PROBLEM: A verbatim copy is needed of the lines below from the one containing "father was a chemical engineer. My" up to and including the one containing "marketing automation to", excluding pictures.

^^^^

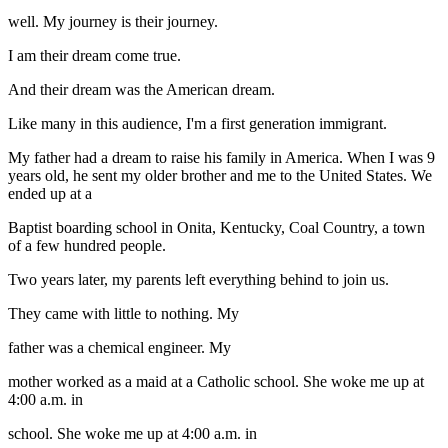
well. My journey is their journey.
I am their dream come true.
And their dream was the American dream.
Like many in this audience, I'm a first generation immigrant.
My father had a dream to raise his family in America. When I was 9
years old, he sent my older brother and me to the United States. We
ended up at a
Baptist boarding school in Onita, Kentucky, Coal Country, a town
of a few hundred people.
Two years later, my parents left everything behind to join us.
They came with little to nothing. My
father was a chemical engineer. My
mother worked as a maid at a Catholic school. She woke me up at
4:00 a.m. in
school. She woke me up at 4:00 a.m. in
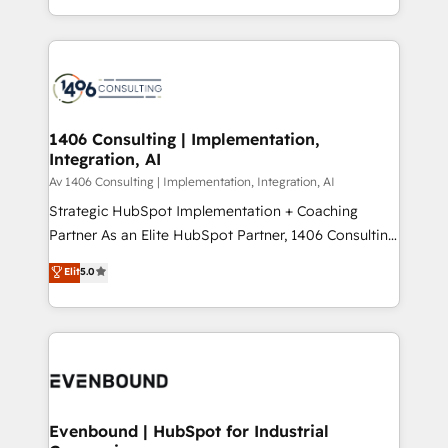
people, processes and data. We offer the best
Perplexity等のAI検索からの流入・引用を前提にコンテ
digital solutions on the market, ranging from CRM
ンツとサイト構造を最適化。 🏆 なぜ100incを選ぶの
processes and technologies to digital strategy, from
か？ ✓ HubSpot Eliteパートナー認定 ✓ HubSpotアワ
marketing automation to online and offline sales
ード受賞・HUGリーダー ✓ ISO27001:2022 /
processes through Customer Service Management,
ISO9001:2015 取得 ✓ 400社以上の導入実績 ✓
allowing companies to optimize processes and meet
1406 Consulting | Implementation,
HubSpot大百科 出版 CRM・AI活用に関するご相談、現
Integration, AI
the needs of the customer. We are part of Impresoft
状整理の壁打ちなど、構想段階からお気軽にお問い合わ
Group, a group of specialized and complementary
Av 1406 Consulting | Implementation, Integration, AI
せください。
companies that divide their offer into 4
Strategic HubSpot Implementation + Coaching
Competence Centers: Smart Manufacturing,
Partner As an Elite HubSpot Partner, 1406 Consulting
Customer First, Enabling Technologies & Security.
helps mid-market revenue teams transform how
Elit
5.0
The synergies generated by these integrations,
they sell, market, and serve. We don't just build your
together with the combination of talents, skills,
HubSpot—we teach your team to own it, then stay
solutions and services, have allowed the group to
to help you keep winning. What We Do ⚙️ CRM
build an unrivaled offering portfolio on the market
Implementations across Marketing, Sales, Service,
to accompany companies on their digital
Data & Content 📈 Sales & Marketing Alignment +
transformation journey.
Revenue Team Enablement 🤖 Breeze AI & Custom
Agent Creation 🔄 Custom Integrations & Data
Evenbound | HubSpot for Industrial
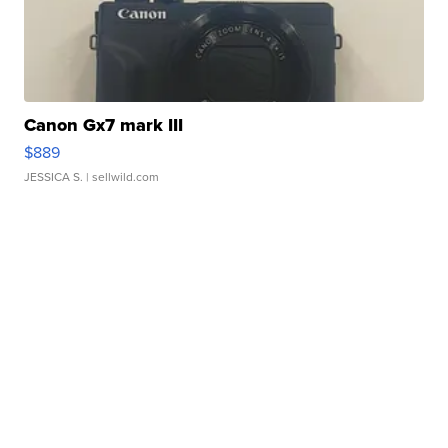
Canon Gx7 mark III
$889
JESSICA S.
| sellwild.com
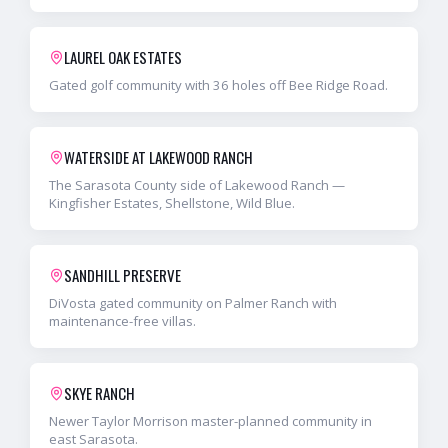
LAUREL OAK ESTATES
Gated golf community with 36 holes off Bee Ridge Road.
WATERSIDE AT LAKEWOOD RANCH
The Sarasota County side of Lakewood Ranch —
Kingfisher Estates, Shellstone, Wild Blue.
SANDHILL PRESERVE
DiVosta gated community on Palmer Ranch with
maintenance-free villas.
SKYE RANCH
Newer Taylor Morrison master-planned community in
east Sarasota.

^^^^

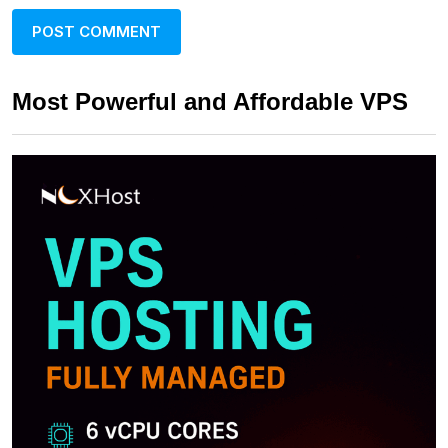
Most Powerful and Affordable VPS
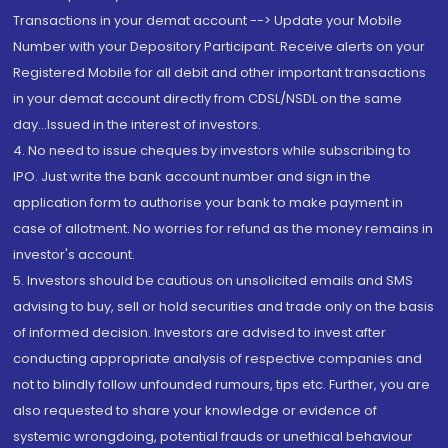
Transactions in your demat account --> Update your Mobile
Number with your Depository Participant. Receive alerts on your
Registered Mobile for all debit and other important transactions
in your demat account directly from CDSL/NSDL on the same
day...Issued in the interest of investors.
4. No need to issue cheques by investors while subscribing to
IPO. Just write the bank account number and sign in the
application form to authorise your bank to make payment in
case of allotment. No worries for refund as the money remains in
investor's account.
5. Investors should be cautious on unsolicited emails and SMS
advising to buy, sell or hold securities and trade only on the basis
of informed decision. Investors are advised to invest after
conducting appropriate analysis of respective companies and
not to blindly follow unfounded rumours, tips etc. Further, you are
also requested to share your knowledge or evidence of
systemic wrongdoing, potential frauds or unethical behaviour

^^^^

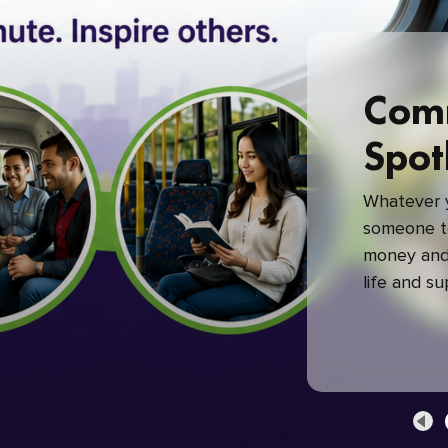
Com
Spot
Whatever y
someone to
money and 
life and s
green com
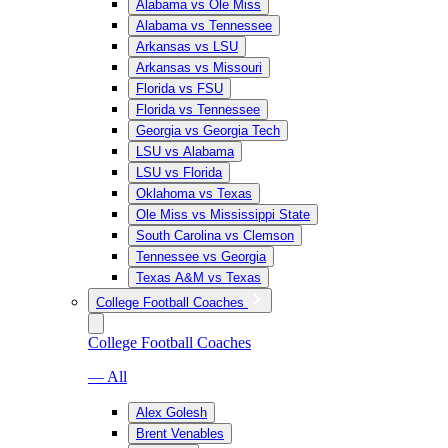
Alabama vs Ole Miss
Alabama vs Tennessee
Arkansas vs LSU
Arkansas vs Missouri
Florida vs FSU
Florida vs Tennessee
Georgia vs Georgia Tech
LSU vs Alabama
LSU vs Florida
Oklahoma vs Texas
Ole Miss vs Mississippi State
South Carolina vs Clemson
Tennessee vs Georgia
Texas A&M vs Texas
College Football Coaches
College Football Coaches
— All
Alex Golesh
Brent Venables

^^^^

EXERCISE SOLUTION:
father was a chemical engineer. My
mother worked as a maid at a Catholic school. She woke me up at
4:00 a.m. in
school. She woke me up at 4:00 a.m. in
people, processes and data. We offer the best
Perplexity等のAI検索からの流入・引用を前提にコンテ
digital solutions on the market, ranging from CRM
ンツとサイト構造を最適化。 🏆 なぜ100incを選ぶの
processes and technologies to digital strategy, from
か？ ✓ HubSpot Eliteパートナー認定 ✓ HubSpotアワ
marketing automation to online and offline sales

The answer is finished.